- PAGE EXCERPT -
The oft-used alternative is to clone the server’s code, set up environment variables, run it locally, and attempt to replicate the error. However, this alternative is quite time-consuming and replicating the error is usually difficult, which is why remote debugging is the better option.

Types of Remote Debugging

There are two different types of remote debugging: single-client remote debugging and multi-client remote debugging.

Single-client remote debugging, as the name suggests, is when only one client is connected to an application or a server. It is quite straightforward and doesn’t require too much expert maneuvering.

Multi-client remote debugging is when there are multiple clients connected to an application or server at the same time. This can be much more tricky than single-client due to the added complexity. For instance, some errors may only arise when there is more than one established connection to a server, especially if there are many more connections. 

At the same time, multi-client remote debugging allows for a more realistic debugging scenario as typical servers establish multiple asynchronous connections with clients. The main difference between the two is that the multi-client type offers the potential for finding more errors due to concurrency and multi-threading.

How Does Remote Debugging Work?

The core principle of remote debugging is to establish a connection with the server hosting the back-end or front-end of the web application. This connection gives developers complete access to the machine on which the server is running. From that point, the developer can install or configure any debugging tools they wish to use.

Establishing this connection can be done in several ways. One of the most widely used connection protocols is SSH (Secure Shell). The SSH protocol offers a safe cryptographic way to gain access to other machines and is the most popular protocol for such a task. 

Setting up SSH typically requires generating a public and a private key, as well as credentials that you can use to log in on the machine that you are trying to access. Servers typically have a wide variety of security measures to ensure that not just everyone can access them, even if they have the correct credentials.

Remote debugging: SSH client-server connection

For instance, it only allows connections coming from within a network (typically in the case of a company) or a connection coming from the IP address of your local machine. This limits the number of possible connections to the server.

After getting access to the machine over SSH (i.e., having remote access), the next step is to set up the remote debugger. There are various tools and methods to do this. The core ideas that these methods rely on are listeners and web sockets

Listeners allow a real-time connection to the server such that the debugging process can constantly run without interruption. This is different from an HTTP request, which opens a connection and directly closes it after getting/setting information. Web sockets have a different web protocol than HTTP, and they are the fundamental principle in typical streaming/real-time services.

Remote debugging and WebSockets

The final fundamental parts of remote debugging are more related to classic debugging: breakpoints, logs, and stack traces

Breakpoints allow the code to stop executing at a certain point and check the values of variables at that point. Of course, these can only be used when running the application in debug mode since they will stop the execution once the point is reached. 

Logs and stack traces allow developers to check a wide range of values and variables so that they can pinpoint the location of the variables causing the error.

Methods of Remote Debugging

There are many remote debugging tools. The core principles of these tools are:

  1. Defining “non-breaking” points: You probably have heard of breakpoints. You insert one in a certain line of code. Once the code execution hits that line, the application stops and you can see a stack trace of the values of the variables up to that point for debugging. However, this doesn’t work well when you’re debugging live in production. Non-breaking points can be inserted while your live application is running, without any re-deployment or restarting. They allow developers to see all sorts of stack traces as normal breakpoints.

- INSTRUCTION 1 -
Answer these questions from the remote debugging excerpt:
(a) What are the two types of remote debugging?
(b) Which connection protocol does it call the most popular for gaining access to other machines?
(c) What can be skipped when non-breaking points are inserted into a running application?
- INSTRUCTION 2 -
Go on with the remote debugging excerpt after its last sentence.
The listing is separate material with no connection to the remote debugging excerpt.

(Dataset records)
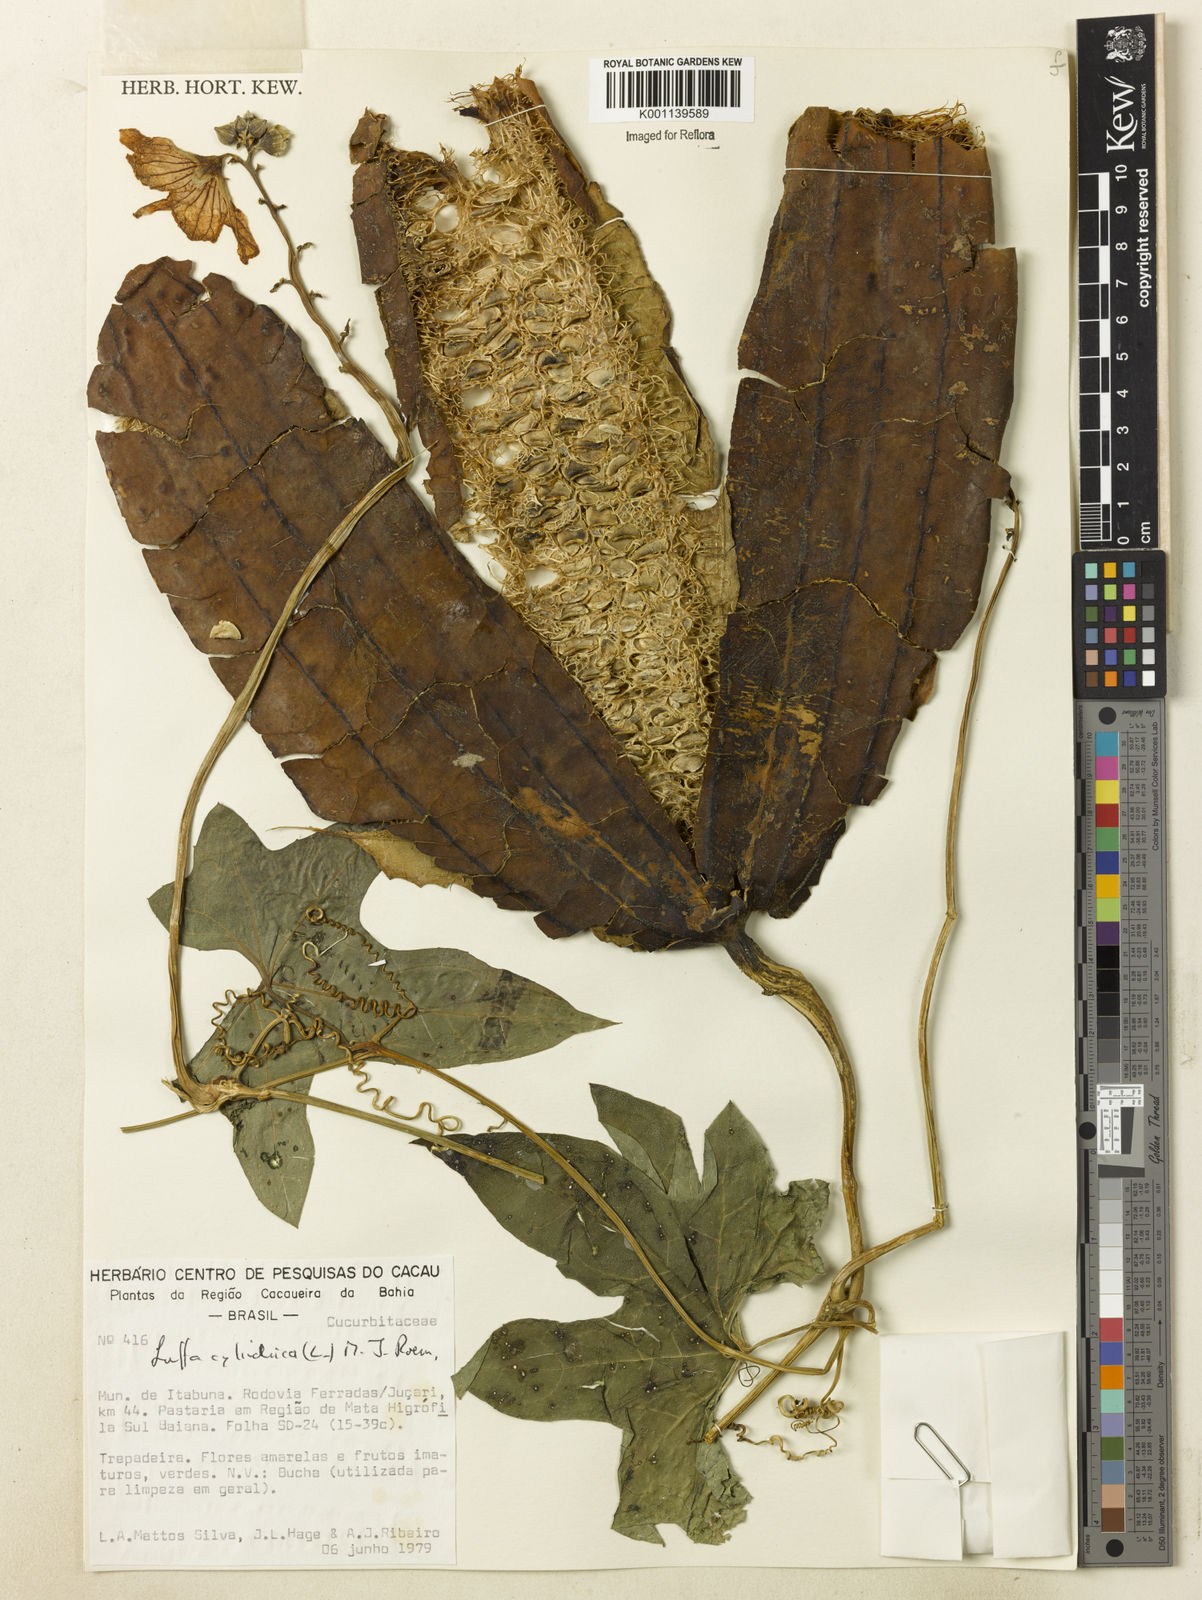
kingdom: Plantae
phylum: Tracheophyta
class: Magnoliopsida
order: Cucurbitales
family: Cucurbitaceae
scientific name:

- EXERCISE OUTPUT 1 -
(a) Single-client remote debugging and multi-client remote debugging.
(b) SSH (Secure Shell).
(c) Re-deployment and restarting.

- EXERCISE OUTPUT 2 -
  2. Security of source code: Remote debugging connections are designed in such a way that the source code isn’t available on the requests sent over the local machine and the server that you are debugging on.
  3. Concurrent debugging: This is useful for debugging race conditions where concurrent threads have entered a “deadlock” situation or for debugging a distributed system.

A good example is IntelliJ’s remote debugger. It is quite straightforward to set up. After creating a project, you will have to add a new remote debugger configuration. First, you need to configure the address of the remote machine where the host app will run and then configure the virtual machine options that the host application needs to be started with. 

Remote debugging is supported in IntelliJ IDEA

Source: How to Debug Remotely in IntelliJ

After that, you can simply set breakpoints, run the application, look at the debug logs, and terminate the remote debugging session when you are done. This will be quite helpful to get a feel of what remote debugging is like before you go ahead and start using a more specialized production-quality remote debugging tool.

We also have our own tool for debugging live applications: Lightrun. You can start using Lightrun with Java, Python and Node.js applications. Lightrun is a debugging tool that allows you to add logs and metrics in real-time, without stopping your live production application. It helps resolve production issues in microservices, serverless, Kubernetes, and more types of applications. It also gives you performance metrics for your code, helping you monitor and resolve performance bottlenecks.

Why Use Remote Debugging?

According to Queue.acm.org, “Software developers spend 35-50 percent of their time validating and debugging software. The cost of debugging, testing, and verification is estimated to account for 50-75 percent of the total budget of software development projects, amounting to more than $100 billion annually.” 

Increasing the efficiency of debugging is very significant. Typical developers debug applications locally, whereas remote debugging offers a much quicker and more efficient solution to debugging.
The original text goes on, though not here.